GIVEN DATA Block Start

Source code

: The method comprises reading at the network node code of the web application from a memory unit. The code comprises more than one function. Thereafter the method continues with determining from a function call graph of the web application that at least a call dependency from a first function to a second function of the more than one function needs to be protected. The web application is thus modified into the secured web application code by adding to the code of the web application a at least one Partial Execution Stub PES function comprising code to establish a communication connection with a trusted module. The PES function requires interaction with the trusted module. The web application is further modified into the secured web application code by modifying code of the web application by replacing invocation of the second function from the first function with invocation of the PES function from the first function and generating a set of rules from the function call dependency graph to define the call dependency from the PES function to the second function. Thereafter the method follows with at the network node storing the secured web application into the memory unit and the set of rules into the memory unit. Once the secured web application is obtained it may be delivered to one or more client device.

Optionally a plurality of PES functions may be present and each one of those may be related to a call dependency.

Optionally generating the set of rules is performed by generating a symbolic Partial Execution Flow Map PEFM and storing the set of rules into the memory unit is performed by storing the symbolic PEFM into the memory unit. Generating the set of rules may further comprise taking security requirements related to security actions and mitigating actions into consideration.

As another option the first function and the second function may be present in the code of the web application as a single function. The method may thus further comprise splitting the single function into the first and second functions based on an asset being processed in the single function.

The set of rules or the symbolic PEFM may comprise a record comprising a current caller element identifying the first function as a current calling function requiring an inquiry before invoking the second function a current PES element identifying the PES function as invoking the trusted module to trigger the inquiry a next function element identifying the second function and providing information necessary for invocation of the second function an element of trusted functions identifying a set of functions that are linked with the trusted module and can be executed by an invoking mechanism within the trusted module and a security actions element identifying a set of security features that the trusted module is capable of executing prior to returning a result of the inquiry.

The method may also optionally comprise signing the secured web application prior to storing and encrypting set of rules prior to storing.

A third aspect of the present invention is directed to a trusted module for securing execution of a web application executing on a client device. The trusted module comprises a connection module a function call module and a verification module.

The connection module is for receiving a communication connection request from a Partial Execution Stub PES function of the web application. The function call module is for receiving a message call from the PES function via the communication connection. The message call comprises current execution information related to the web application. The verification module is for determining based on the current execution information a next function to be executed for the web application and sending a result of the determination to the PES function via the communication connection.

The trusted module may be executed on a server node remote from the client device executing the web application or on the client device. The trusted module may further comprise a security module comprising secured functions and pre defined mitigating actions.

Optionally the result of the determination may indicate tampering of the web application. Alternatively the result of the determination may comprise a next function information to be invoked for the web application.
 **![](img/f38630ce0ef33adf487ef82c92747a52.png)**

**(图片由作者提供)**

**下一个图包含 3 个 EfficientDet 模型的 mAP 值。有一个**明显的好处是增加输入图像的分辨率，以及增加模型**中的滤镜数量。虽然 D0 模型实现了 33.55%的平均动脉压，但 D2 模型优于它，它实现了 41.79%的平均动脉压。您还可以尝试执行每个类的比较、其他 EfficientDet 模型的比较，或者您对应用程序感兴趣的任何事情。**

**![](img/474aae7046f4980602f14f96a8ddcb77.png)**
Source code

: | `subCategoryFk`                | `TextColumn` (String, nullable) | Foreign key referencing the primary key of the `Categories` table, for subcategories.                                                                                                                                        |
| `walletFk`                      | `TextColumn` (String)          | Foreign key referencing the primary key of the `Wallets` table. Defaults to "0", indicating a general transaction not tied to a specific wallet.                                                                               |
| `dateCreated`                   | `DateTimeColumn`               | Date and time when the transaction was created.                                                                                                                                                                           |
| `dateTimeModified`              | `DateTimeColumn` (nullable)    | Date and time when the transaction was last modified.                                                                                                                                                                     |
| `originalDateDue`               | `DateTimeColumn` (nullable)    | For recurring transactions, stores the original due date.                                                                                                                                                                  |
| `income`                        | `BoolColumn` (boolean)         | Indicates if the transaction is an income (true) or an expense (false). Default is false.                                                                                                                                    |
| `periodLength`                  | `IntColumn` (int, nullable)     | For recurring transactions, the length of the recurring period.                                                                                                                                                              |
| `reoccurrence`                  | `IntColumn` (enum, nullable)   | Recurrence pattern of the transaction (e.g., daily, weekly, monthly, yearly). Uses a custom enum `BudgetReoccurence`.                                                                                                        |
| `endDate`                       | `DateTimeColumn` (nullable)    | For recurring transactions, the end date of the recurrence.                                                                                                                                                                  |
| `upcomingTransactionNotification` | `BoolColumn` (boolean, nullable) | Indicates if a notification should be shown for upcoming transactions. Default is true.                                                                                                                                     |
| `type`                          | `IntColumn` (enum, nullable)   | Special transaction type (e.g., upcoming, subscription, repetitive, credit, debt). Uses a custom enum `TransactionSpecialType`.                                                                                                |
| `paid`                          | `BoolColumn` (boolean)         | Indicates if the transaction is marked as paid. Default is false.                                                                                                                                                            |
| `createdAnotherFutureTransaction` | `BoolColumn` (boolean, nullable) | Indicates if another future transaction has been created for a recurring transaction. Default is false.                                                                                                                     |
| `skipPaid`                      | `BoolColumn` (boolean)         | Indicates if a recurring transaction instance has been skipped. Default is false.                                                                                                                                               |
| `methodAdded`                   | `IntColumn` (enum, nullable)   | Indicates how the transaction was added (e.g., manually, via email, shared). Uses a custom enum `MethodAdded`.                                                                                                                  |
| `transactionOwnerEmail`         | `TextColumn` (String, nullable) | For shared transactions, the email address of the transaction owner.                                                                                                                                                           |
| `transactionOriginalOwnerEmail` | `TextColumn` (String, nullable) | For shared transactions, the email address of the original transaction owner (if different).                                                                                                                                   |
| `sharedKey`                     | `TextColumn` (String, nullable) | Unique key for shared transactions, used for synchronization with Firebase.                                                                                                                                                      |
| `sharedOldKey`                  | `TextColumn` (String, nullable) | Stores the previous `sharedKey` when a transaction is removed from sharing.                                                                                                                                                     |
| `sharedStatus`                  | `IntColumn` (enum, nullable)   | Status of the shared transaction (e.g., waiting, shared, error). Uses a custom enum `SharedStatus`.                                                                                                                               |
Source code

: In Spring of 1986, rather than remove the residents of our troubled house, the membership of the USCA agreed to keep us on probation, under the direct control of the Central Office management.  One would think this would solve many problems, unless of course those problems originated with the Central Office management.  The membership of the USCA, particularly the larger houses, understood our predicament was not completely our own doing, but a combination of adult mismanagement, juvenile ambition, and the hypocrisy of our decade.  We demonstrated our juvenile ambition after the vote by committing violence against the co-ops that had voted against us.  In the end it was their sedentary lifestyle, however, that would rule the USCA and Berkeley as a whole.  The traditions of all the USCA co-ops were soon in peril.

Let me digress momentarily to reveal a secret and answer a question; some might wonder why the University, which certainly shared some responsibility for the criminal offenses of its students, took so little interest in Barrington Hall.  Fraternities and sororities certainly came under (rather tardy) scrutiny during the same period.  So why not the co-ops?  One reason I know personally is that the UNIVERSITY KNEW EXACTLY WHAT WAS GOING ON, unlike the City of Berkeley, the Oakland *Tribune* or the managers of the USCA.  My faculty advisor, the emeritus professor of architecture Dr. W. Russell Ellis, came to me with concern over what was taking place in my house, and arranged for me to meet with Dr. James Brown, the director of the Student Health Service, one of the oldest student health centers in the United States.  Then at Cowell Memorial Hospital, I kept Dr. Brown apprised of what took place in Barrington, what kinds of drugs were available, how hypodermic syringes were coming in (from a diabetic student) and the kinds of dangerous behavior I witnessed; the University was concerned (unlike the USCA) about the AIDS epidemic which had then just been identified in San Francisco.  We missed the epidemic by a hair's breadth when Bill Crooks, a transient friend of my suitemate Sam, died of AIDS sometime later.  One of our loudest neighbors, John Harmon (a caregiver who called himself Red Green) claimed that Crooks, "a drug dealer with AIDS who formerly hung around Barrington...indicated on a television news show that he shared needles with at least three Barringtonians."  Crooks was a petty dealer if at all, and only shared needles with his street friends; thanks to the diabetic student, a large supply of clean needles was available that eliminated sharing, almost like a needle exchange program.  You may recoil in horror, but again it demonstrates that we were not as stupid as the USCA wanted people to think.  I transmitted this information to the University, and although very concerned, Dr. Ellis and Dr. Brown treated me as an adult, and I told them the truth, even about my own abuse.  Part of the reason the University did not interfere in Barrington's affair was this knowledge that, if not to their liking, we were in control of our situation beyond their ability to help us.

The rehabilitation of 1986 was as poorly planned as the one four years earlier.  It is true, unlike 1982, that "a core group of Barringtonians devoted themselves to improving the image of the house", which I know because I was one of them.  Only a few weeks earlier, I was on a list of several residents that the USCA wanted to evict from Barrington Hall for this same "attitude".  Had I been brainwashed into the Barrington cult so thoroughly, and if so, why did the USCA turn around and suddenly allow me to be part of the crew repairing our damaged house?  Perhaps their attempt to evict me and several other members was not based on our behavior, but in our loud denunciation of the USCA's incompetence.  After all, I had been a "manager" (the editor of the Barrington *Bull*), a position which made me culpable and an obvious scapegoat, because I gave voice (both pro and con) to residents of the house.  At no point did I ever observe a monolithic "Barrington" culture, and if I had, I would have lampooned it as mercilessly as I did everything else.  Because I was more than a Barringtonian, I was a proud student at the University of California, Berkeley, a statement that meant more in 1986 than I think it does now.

GIVEN DATA Block End

== JOB ITEM ==
Search the data for the string "owner" and copy each line where it appears.

== SOLUTION ==
| `transactionOwnerEmail`         | `TextColumn` (String, nullable) | For shared transactions, the email address of the transaction owner.                                                                                                                                                           |
| `transactionOriginalOwnerEmail` | `TextColumn` (String, nullable) | For shared transactions, the email address of the original transaction owner (if different).                                                                                                                                   |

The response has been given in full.